Cameron is a firm Unionist, and he must stay the course. There is evidence that the results in Northern Ireland and Scotland will lend courage to the EnGnats in the Conservative ranks, and the little-Ulstermen in the UUP. He must not take his eye off the long-term aim: of a Conservative & Unionist party with representation in all parts of our United Kingdom.

A Liberal Conservative and Unionist

The ballots were cast, the results declared, a truly bizarre parliamentary balance has arisen, David Cameron has delivered the greatest swing to the Conservative & Unionist Party since 1931 and... nobody knows quite what will happen, and the Tory Right are getting the knives out for the Cameroons.

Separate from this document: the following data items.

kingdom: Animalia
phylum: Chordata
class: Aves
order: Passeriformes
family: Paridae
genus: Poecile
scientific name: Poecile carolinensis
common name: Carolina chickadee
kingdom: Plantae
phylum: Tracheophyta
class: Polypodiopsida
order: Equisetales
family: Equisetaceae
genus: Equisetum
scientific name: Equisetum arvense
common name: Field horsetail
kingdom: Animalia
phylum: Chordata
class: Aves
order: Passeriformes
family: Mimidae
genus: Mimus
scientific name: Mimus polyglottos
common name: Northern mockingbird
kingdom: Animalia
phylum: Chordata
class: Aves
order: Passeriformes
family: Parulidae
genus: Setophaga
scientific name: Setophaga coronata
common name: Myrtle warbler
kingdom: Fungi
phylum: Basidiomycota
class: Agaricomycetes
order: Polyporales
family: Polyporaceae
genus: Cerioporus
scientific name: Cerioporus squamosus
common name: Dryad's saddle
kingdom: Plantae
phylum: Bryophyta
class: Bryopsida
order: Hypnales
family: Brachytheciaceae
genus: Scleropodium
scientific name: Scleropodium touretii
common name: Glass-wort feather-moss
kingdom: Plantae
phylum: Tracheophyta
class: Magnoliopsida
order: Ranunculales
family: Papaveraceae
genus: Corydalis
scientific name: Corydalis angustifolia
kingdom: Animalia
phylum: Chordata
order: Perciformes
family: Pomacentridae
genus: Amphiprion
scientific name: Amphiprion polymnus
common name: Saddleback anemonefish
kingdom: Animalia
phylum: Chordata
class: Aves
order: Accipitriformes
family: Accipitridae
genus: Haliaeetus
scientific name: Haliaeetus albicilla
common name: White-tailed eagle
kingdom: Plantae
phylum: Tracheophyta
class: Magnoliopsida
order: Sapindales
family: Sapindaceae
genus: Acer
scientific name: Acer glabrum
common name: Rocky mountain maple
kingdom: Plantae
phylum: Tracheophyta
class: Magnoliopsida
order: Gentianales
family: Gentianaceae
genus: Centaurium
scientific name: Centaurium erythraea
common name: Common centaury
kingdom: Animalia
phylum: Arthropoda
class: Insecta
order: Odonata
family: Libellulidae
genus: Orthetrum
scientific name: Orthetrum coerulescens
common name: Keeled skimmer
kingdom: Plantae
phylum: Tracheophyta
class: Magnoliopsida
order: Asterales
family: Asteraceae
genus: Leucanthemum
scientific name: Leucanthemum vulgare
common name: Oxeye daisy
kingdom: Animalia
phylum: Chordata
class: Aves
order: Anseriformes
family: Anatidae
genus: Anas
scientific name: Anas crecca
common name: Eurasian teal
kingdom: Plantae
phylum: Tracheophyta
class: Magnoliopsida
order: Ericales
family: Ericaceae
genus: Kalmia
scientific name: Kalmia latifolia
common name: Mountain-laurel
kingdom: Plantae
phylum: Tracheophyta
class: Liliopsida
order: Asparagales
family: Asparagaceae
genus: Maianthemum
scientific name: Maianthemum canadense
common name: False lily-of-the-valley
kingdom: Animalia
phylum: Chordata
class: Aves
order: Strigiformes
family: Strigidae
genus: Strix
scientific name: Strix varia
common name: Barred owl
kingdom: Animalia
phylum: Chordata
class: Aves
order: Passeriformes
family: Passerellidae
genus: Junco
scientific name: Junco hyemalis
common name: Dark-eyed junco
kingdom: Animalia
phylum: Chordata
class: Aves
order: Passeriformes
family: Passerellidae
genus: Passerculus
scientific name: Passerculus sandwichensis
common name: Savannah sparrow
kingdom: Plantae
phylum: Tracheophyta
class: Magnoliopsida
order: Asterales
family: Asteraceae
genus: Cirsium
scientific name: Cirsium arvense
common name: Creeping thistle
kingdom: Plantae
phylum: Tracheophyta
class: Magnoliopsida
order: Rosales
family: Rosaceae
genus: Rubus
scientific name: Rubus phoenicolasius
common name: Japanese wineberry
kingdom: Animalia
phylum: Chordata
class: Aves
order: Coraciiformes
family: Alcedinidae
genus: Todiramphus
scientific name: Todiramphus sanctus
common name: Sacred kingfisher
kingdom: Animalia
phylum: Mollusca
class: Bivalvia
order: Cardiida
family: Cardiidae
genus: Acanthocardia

This blog was born out of long perusal of the Times and Telegraph online websites, right-of-centre blogs and the news, and observing poster after poster announcing that:

1) If only, if only Cameron had presented the electorate with a vision of Thatcherite purity, the electorate would have flocked to this new messiah and this could have been our 1997, and

2) The rise of an unappealing vein of English nationalism as a new narrative in the paleo-conservative attack on Cameron.

As a member on the liberal wing of the Conservative & Unionist Party, I find the first of these propositions preposterous and the second distasteful. With a lot of the blue blogosphere likely to be giving Cameron's overtures to the Liberals, poor showing in Scotland and attempts to break into Northern Ireland a lot of flak in the months to come, this blog is my attempt to try to provide a different Conservative perspective.